Data Science Challenge on Data Streams

A Track in the IEEE Big Data 2019 Big Data Cup

Organizing team


Albert BIFET


Albert Bifet is a Professor at Telecom ParisTech, Head of the Data, Intelligence and Graphs (DIG) Group, and Honorary Research Associate at the WEKA Machine Learning Group at University of Waikato. Previously he worked at Huawei Noah's Ark Lab in Hong Kong, Yahoo Labs in Barcelona, University of Waikato and UPC BarcelonaTech. He is the co-author of a book on Machine Learning from Data Streams. He is one of the leaders of MOA and Apache SAMOA software environments for implementing algorithms and running experiments for online learning from evolving data streams. He was serving as Co-Chair of the Industrial track of IEEE MDM 2016, ECML PKDD 2015, and as Co-Chair of BigMine (2018-2012), and ACM SAC Data Streams Track (2019-2012).




Dihia Boulegane is a Ph.D. student at Orange Labs in collaboration with Télécom ParisTech on Machine Learning for IoT Networks monitoring. After graduating as a computer science engineer in 2016, she enrolled as a student in the Master 2 Data & Knowledge at Télécom ParisTech. She was in charge of implementing the streaming engine of the platform and the web application under the supervision of Albert Bifet.




Nedeljko Radulović is a Ph.D. student at Télécom ParisTech in Explainable Artificial Intelligence. In 2017/18 he was enrolled in Master 2 Data & Knowledge at Télécom ParisTech, where he studied Big Data Architectures and Data Science. He was in charge of implementing the online evaluation using Spark Streaming and baselines under the supervision of Albert Bifet.




Georges Hebrail is a senior researcher at the research division of EDF and at the SystemX Technological Research Institute.
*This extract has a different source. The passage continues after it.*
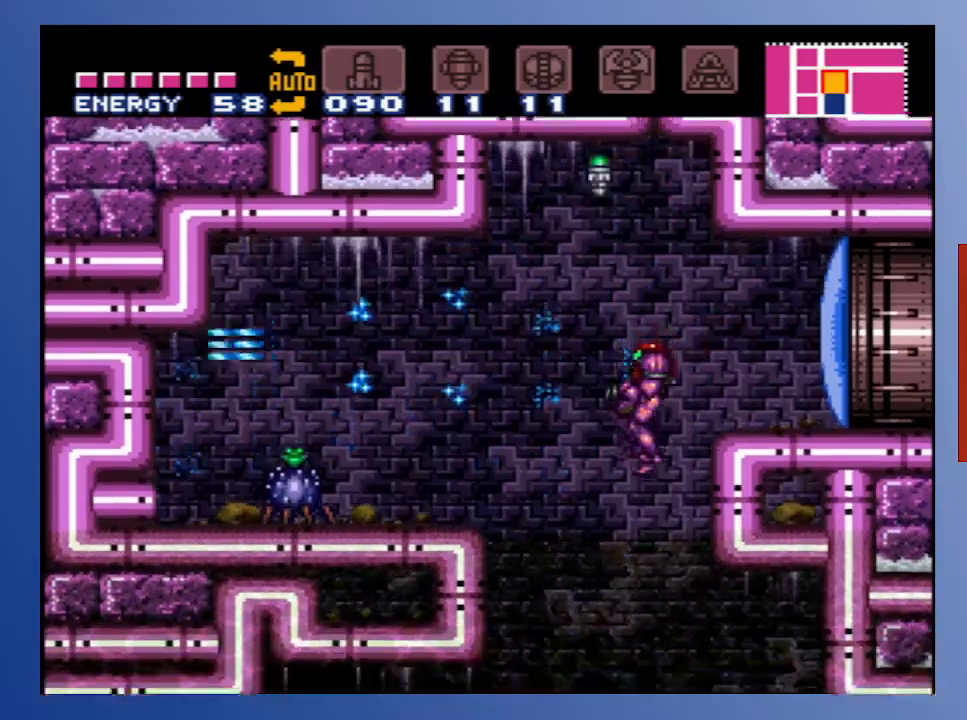
{"buttons": [], "left_stick": "center", "right_stick": "center", "events": [[83, "X", "down"], [150, "X", "up"], [333, "X", "down"], [433, "X", "up"]]}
His domain of expertise covers Information Systems, Business Intelligence, and Data Science. As a researcher at EDF, he has been working on data mining approaches applied to the energy sector, both for customer relationship management and for back office analysis of electric power consumption, by developing an interactive time series clustering software called “Courboscope”. From 2002 to 2010, he was a professor of computer science at Telecom ParisTech engineering school, teaching and doing research in the field of information systems and business intelligence, with a focus on time series management, stream processing, and stream data mining. He is currently working on several data science solutions for the different activities of the EDF Group: generation, electrical distribution network, smart metering, customer relationship management. He has published more than 50 papers in international journals, conferences, and workshops.




Bernhard Pfahringer received his PhD degree from the University of Technology in Vienna, Austria, in 1995. He is a Professor with the Department of Computer Science at the University of Waikato in New Zealand. His interests span a range of data mining and machine learning sub-fields, with a focus on streaming, randomization, and complex data. According to Google Scholar, in the last 5 years he has been cited 27,520 times. He has 30 journal publications, and 10 books/chapters. He is a key member of the WEKA Machine Learning software project, that has been downloaded more than 10 million times.




João Gama is Associate Professor of the Faculty of Economy, University of Porto. He is a researcher and vice-director of LIAAD, a group belonging to INESC TEC. He got the PhD degree from the University of Porto, in 2000. He has worked in several National and European projects on Incremental and Adaptive learning systems, Ubiquitous Knowledge Discovery, Learning from Massive, and Structured Data, etc. He served as Co-Program chair of ECML'2005, DS'2009, ADMA'2009, IDA' 2011, and ECML/PKDD'2015. He served as track chair on Data Streams with ACM SAC from 2007 till 2016. He organized a series of Workshops on Knowledge Discovery from Data Streams with ECML/PKDD, and Knowledge Discovery from Sensor Data with ACM SIGKDD. He is author of several books in Data Mining (in Portuguese) and authored a monograph on Knowledge Discovery from Data Streams. He authored more than 250 peer-reviewed papers in areas related to machine learning, data mining, and data streams.




Joaquin Vanschoren is an Assistant Professor at the Eindhoven University of Technology. His research focuses on machine learning, meta-learning, and understanding and automating learning. He founded and leads, an open science platform for machine learning. He received several demo and open data awards, has been tutorial speaker at NeurIPS and ECMLPKDD, and invited speaker at ECDA, StatComp, AutoML@ICML, CiML@NeurIPS, DEEM@SIGMOD, AutoML@PRICAI, MLOSS@NIPS, and many other occasions. He was general chair at LION 2016, program chair of Discovery Science 2018, demo chair at ECMLPKDD 2013, and he co-organizes the AutoML and meta-learning workshop series at NeurIPS and ICML. He is also co-editor of the book ’Automatic Machine Learning: Methods, Systems, Challenges’.